If you’re an English speaker who’s spent any amount of time navigating the German language, you’re probably aware that there’s a certain amount of winging it you can get away with if you’re, say, in Hamburg for a work trip and need to order something quickly off the menu (“Yes, er, one kaffee for me, and she’ll have der Salat.”). But despite sharing much in common, English and German can sometimes be deceptively analogous, and you might not always want to guess at meanings. Enter this (by no means exhaustive) list of German false cognates.
False cognates, or false friends, are words in two different languages that look and sound similar, but mean something entirely different. If you’re already a student of the German language or you’re looking to learn German, you’re going to need to tread carefully.

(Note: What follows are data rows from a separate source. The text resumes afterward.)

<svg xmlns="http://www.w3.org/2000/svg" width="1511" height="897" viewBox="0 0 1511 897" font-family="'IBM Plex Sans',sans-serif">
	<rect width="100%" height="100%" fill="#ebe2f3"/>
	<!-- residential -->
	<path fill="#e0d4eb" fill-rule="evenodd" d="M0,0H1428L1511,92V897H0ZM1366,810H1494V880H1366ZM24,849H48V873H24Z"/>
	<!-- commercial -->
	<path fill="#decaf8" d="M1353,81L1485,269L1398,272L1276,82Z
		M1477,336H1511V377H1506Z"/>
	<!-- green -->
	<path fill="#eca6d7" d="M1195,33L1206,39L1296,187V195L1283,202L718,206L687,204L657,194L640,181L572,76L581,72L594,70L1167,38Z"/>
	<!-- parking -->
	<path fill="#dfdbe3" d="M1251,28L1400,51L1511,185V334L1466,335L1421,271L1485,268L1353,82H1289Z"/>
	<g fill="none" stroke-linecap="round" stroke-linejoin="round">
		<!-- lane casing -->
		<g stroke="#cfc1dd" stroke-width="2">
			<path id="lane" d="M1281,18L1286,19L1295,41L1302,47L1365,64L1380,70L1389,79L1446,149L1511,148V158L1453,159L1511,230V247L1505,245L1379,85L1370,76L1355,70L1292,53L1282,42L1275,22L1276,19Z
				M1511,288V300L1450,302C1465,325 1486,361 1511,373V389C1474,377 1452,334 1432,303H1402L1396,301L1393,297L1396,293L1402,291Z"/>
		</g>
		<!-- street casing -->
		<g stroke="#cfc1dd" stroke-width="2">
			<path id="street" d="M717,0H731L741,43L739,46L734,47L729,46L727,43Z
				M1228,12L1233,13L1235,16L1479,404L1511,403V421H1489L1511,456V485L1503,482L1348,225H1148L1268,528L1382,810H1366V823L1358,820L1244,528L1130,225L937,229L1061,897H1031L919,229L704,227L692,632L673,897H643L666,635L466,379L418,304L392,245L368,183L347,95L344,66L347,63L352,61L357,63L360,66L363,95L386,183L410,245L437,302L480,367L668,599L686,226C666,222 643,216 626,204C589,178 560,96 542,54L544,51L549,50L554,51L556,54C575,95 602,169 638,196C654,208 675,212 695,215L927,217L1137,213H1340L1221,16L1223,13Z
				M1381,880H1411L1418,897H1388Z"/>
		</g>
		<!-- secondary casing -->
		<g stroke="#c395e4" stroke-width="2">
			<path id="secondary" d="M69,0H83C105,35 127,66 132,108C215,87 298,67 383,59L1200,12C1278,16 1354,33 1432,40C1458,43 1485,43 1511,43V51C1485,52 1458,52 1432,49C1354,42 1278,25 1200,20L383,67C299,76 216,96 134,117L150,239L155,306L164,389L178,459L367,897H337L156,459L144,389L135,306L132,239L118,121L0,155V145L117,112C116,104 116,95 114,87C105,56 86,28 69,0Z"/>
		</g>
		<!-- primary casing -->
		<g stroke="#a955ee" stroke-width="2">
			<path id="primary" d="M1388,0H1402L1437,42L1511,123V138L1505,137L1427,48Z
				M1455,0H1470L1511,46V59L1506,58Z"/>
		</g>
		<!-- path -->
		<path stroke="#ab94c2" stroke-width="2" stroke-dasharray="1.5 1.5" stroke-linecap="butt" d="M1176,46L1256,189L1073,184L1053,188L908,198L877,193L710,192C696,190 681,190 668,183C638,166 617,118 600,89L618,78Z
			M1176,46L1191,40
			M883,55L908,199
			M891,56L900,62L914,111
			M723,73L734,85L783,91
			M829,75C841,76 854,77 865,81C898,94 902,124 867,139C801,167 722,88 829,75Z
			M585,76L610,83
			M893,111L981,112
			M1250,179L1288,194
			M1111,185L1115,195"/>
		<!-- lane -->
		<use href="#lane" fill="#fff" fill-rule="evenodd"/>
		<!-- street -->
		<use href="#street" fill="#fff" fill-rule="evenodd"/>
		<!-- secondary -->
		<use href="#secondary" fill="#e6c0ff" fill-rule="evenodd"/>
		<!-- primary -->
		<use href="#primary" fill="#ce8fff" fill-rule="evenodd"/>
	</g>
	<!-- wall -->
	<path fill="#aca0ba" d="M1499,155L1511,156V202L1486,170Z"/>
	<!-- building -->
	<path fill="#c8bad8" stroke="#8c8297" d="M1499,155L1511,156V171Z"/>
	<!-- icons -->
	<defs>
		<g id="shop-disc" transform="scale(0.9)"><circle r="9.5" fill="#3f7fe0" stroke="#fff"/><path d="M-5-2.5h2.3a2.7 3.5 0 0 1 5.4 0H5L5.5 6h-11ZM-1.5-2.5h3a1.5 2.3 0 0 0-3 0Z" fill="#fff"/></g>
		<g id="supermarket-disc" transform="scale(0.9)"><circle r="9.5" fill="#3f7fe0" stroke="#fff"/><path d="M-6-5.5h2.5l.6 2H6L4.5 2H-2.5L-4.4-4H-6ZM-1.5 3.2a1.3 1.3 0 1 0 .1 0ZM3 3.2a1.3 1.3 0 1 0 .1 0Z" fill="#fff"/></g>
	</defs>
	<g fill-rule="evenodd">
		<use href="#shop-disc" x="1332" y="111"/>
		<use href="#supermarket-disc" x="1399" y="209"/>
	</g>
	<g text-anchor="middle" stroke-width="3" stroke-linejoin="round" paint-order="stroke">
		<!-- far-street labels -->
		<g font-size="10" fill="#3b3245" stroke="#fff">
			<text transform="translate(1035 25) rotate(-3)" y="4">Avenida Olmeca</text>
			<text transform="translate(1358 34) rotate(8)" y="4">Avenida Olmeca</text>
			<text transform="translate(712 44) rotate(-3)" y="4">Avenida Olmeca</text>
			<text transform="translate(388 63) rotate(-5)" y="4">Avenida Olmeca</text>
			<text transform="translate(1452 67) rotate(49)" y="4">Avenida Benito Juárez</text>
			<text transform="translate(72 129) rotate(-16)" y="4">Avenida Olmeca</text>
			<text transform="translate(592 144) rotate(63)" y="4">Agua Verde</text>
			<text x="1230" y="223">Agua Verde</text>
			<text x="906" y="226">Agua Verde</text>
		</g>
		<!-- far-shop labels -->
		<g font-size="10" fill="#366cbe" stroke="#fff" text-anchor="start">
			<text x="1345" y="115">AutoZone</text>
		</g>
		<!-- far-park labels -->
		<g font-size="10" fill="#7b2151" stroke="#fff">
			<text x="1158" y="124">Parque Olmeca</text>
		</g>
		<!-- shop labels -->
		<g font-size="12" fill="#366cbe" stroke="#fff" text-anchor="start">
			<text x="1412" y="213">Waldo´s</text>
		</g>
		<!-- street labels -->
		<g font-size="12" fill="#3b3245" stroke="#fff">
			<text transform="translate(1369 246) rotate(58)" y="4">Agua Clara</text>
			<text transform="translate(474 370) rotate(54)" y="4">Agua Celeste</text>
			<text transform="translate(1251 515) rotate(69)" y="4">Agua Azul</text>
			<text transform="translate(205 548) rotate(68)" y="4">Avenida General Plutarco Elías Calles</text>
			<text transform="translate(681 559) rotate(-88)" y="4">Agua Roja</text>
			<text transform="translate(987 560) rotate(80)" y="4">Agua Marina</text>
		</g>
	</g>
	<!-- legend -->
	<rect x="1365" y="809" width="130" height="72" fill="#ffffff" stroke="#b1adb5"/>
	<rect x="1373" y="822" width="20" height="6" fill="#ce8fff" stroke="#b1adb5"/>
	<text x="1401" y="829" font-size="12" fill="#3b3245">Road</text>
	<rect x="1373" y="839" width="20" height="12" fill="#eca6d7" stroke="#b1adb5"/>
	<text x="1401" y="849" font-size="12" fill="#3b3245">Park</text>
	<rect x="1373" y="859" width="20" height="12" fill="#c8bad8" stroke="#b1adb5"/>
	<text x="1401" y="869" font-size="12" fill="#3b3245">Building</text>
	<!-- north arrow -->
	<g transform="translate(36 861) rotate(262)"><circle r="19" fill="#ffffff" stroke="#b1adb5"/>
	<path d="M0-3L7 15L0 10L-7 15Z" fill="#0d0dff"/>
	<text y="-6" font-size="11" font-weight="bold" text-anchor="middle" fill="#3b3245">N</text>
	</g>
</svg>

Because German and English both belong to the West Germanic language family, they have a lot of linguistic history and exchange in common, and they both borrowed lots of words from Latin and other languages. But just because certain words have a common origin doesn’t mean they’re interchangeable.
Think of them as siblings separated at a young age: after growing up in vastly different households, they’re irrevocably molded and shaped by two totally different cultural environments. One sibling might hold onto certain traits or habits they had before the separation, and the other might evolve in a drastically different direction.
Such is the process of linguistic drift, and it’s brought us the following gems. Here are some of the most interesting German false cognates.
German False Cognates You Should Keep In Mind
Nope, this has nothing to do with how well you wield a drill, or how convenient your bottle opener is. It has nothing to do with that other thing either (please get your mind out of the gutter). In Germany, Handy is a common term for “mobile phone.” Some people say this came from Motorola’s Handie-Talkie, introduced during World War II, but the etymology of the word “Handy” is not clear. Linguists deem this theory unlikely, and some people say it’s originally German.
Relax, your German friends are not talking about taking gramps for a spin. In Germany, Oldtimer is what you call a vintage car, not a senior citizen.
You look smoking in that…Smoking? As a German word, Smoking means “tuxedo.” Keep in mind that you’re probably being asked about the dress code, not your woefully unhealthy lifestyle.
Here is perhaps the most cunning word tricks of them all. In German, Gift is not something most people want to be on the receiving end of. Gift means “poison,” which is kind of deep when you think about it. Many experiences in life are, in their own way, both a poison and a gift. But if you’re attending a birthday party and you don’t want to creep everyone out, the proper word is das Geschenk.
Tread carefully with this one. This is not only not a preposition in German, but it’s also one of those German false cognates that’s not totally safe for polite company. Put simply, it means “anus.”
That person standing next to you on the U-Bahn did not just curse at the humidity laying heavy in the air, even if it seems fairly logical that they would. When Germans exclaim “Mist,” they’re basically saying “Crap!” A fine thing to keep in mind in case your boss asks how hard it’s raining outside.
Do you even lift, bro? It’s true that brains need workouts too, but somehow there’s just something really German about referring to a grammar school as a Gymnasium. Or is it just American to athleticize education? Who knows. Either way, if it’s a leg day for you, you’ll want to say that you’re going to das Fitnessstudio, or that you’re going to the “Sport.”
To be sure, “dick” is potentially offensive in either language. But in German, dick means “fat” or “thick.” I’ll just leave it at that.
There’s something vaguely charming about using “boss” and “chef” interchangeably. But in German, Chef is the word for the person overseeing the metaphorical kitchen, not the actual one. Chef refers to any sort of boss or supervisor.
If you want to tell someone how nice they are, the word you’re looking for is nett. But Kind is actually the German word for “child,” which, if you’ve ever been on a playground before, you’ll probably realize is not always synonymous with kindness.
Please calm down — Gap isn’t having a 50 percent markdown sale on murder supplies. Bodybag is just a German way of saying “messenger bag” or “rucksack.”
It’s hard to imagine how many Germans have been confronted with confusing situational laughter when discussing their summer vacation with English-speaking friends. But the German word Fahrt means “journey.” If you want to talk flatulence, Furz is your word.